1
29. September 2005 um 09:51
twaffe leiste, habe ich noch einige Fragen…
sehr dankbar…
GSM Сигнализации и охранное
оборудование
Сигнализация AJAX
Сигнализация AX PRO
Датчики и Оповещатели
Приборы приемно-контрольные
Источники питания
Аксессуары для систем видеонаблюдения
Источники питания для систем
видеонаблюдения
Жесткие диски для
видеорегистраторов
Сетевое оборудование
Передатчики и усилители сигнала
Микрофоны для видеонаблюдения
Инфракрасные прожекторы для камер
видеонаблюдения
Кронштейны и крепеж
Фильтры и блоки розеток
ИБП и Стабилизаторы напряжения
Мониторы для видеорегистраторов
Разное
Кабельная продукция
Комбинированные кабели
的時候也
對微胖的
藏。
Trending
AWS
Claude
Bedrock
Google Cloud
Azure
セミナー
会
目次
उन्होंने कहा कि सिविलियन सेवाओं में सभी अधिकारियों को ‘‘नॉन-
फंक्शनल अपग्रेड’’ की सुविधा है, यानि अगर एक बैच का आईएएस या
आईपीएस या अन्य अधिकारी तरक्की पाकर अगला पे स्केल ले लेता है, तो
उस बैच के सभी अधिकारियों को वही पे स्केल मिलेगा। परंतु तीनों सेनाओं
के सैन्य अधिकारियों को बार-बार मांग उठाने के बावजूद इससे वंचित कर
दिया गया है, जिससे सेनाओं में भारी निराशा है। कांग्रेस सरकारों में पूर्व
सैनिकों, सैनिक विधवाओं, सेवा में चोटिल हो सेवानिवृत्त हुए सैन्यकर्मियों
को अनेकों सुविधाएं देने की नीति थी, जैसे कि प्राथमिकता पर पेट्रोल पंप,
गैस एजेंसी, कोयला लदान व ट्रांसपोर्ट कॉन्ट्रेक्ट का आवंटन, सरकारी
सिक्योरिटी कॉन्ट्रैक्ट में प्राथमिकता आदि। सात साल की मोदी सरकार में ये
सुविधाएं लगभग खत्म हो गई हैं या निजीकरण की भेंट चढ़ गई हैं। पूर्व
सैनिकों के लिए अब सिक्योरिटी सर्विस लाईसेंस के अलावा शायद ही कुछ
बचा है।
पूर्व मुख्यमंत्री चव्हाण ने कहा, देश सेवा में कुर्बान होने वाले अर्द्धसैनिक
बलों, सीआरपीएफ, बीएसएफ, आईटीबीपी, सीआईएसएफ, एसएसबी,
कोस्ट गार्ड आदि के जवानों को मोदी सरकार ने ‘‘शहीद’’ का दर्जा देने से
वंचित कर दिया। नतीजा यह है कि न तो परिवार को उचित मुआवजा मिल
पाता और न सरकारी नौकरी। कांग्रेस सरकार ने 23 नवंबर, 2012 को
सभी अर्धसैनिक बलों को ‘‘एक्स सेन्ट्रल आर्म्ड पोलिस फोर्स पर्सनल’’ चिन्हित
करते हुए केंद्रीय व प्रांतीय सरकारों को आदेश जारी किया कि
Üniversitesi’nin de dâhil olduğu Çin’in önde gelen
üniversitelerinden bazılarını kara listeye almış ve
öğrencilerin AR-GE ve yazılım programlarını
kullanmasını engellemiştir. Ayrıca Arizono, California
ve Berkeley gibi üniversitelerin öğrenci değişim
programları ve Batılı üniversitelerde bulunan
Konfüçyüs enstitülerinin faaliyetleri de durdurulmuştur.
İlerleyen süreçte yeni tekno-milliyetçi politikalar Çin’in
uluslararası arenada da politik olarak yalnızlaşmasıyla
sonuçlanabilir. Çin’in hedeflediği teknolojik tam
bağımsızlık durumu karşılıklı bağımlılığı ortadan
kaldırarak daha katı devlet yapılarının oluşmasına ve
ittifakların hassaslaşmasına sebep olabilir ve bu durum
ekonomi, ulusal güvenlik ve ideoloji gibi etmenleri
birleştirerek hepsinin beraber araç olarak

# # # # # # #

WHAT NEEDS TO BE DONE:
The lines needed run from the first line of the data through the line containing "कोस्ट गार्ड आदि"; give them again exactly and nothing else.

OUTPUT OF THE EXERCISE:
1
29. September 2005 um 09:51
twaffe leiste, habe ich noch einige Fragen…
sehr dankbar…
GSM Сигнализации и охранное
оборудование
Сигнализация AJAX
Сигнализация AX PRO
Датчики и Оповещатели
Приборы приемно-контрольные
Источники питания
Аксессуары для систем видеонаблюдения
Источники питания для систем
видеонаблюдения
Жесткие диски для
видеорегистраторов
Сетевое оборудование
Передатчики и усилители сигнала
Микрофоны для видеонаблюдения
Инфракрасные прожекторы для камер
видеонаблюдения
Кронштейны и крепеж
Фильтры и блоки розеток
ИБП и Стабилизаторы напряжения
Мониторы для видеорегистраторов
Разное
Кабельная продукция
Комбинированные кабели
的時候也
對微胖的
藏。
Trending
AWS
Claude
Bedrock
Google Cloud
Azure
セミナー
会
目次
उन्होंने कहा कि सिविलियन सेवाओं में सभी अधिकारियों को ‘‘नॉन-
फंक्शनल अपग्रेड’’ की सुविधा है, यानि अगर एक बैच का आईएएस या
आईपीएस या अन्य अधिकारी तरक्की पाकर अगला पे स्केल ले लेता है, तो
उस बैच के सभी अधिकारियों को वही पे स्केल मिलेगा। परंतु तीनों सेनाओं
के सैन्य अधिकारियों को बार-बार मांग उठाने के बावजूद इससे वंचित कर
दिया गया है, जिससे सेनाओं में भारी निराशा है। कांग्रेस सरकारों में पूर्व
सैनिकों, सैनिक विधवाओं, सेवा में चोटिल हो सेवानिवृत्त हुए सैन्यकर्मियों
को अनेकों सुविधाएं देने की नीति थी, जैसे कि प्राथमिकता पर पेट्रोल पंप,
गैस एजेंसी, कोयला लदान व ट्रांसपोर्ट कॉन्ट्रेक्ट का आवंटन, सरकारी
सिक्योरिटी कॉन्ट्रैक्ट में प्राथमिकता आदि। सात साल की मोदी सरकार में ये
सुविधाएं लगभग खत्म हो गई हैं या निजीकरण की भेंट चढ़ गई हैं। पूर्व
सैनिकों के लिए अब सिक्योरिटी सर्विस लाईसेंस के अलावा शायद ही कुछ
बचा है।
पूर्व मुख्यमंत्री चव्हाण ने कहा, देश सेवा में कुर्बान होने वाले अर्द्धसैनिक
बलों, सीआरपीएफ, बीएसएफ, आईटीबीपी, सीआईएसएफ, एसएसबी,
कोस्ट गार्ड आदि के जवानों को मोदी सरकार ने ‘‘शहीद’’ का दर्जा देने से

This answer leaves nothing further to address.